═══ SUPPLIED DATA ═══
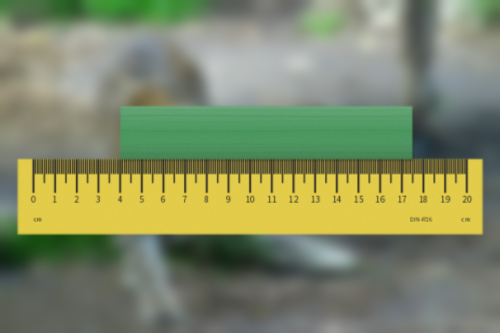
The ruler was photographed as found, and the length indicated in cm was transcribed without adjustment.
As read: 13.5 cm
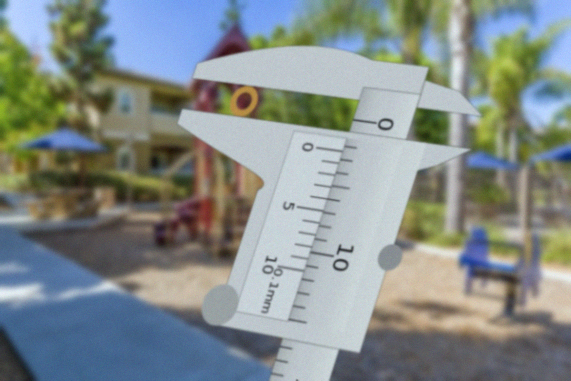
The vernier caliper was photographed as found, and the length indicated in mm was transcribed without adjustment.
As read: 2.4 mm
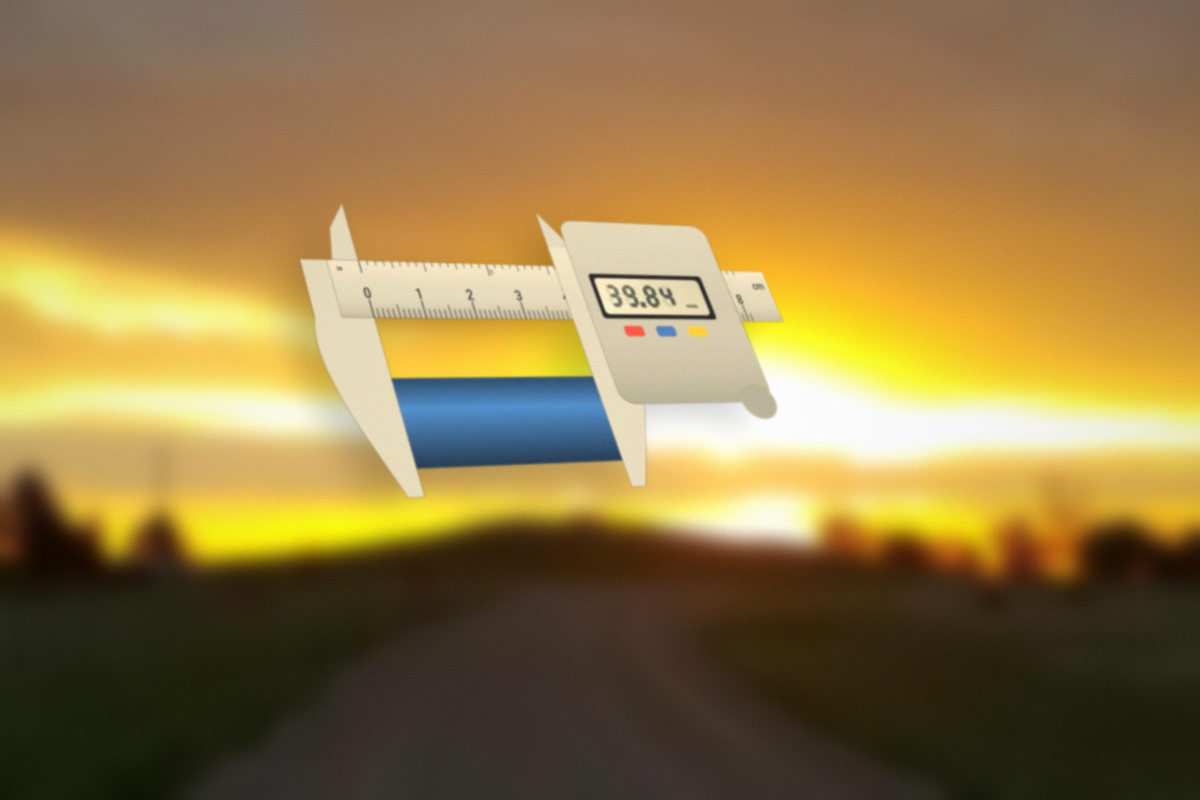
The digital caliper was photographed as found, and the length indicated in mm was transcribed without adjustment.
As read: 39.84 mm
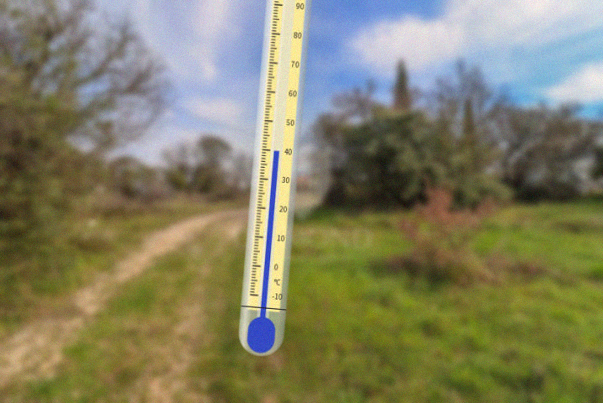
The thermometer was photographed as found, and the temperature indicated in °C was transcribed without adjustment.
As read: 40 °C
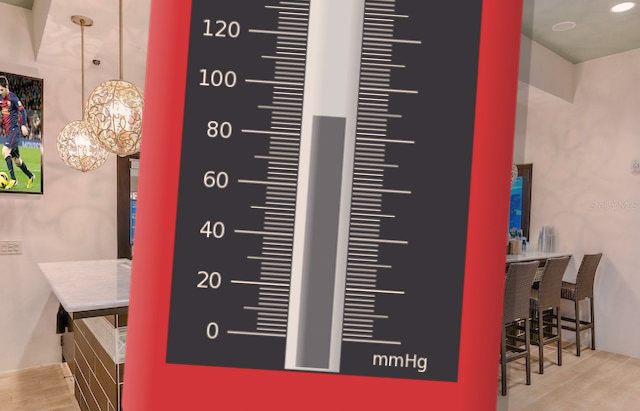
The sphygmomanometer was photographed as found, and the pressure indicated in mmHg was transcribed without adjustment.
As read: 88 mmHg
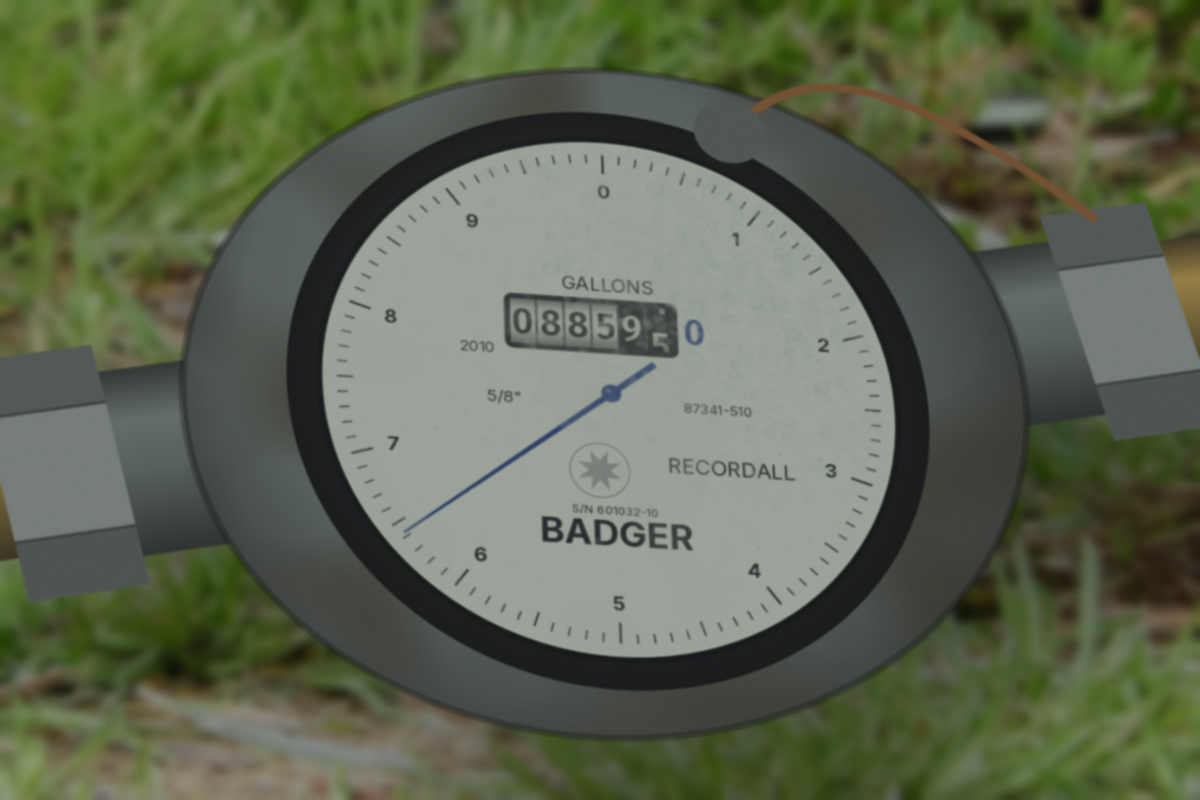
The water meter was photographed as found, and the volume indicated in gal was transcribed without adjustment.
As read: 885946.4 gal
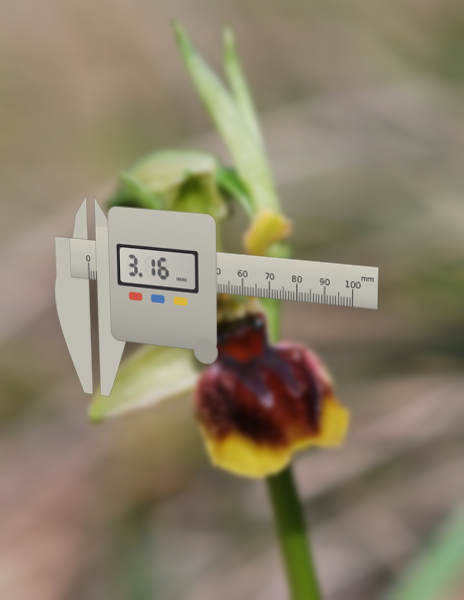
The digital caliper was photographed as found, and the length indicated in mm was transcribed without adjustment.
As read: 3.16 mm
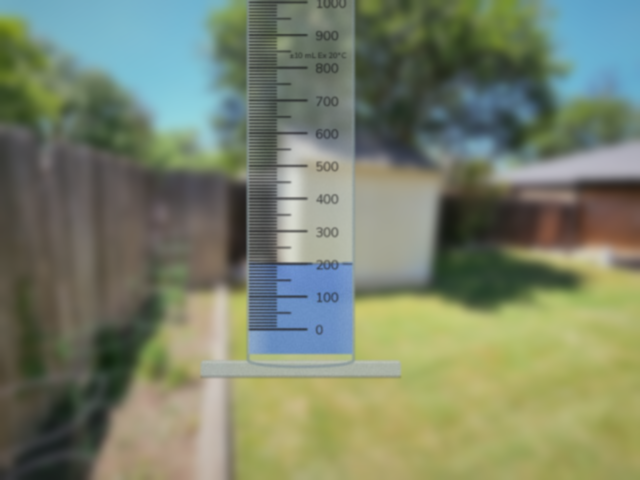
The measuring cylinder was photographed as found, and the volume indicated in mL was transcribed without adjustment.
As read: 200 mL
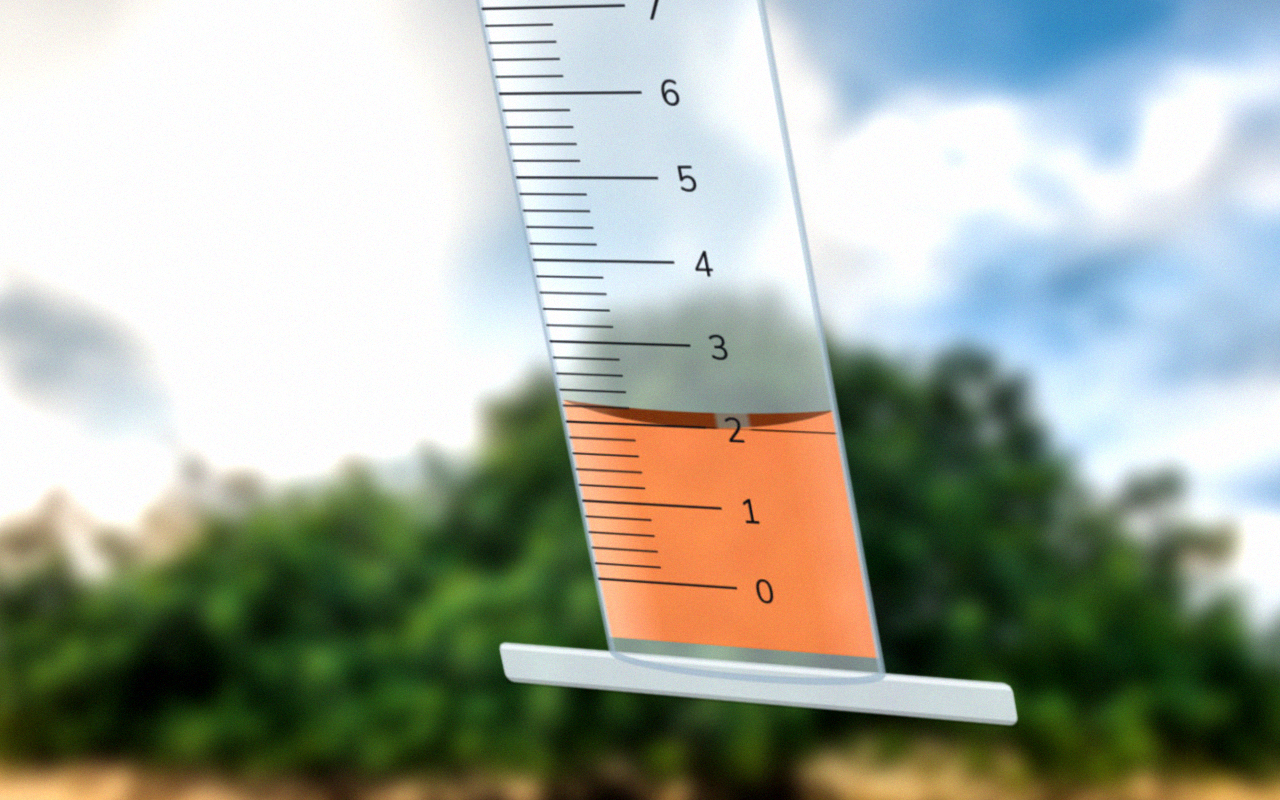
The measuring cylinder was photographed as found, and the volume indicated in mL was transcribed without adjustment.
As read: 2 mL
═══
EXERCISE GOAL |
Put the material into a numbered list, beginning at its start and stopping after the line that contains "As read: 2.4 mm". Leave out blank lines and the pictures.

RESPONSE |
1. The ruler was photographed as found, and the length indicated in cm was transcribed without adjustment.
2. As read: 13.5 cm
3. The vernier caliper was photographed as found, and the length indicated in mm was transcribed without adjustment.
4. As read: 2.4 mm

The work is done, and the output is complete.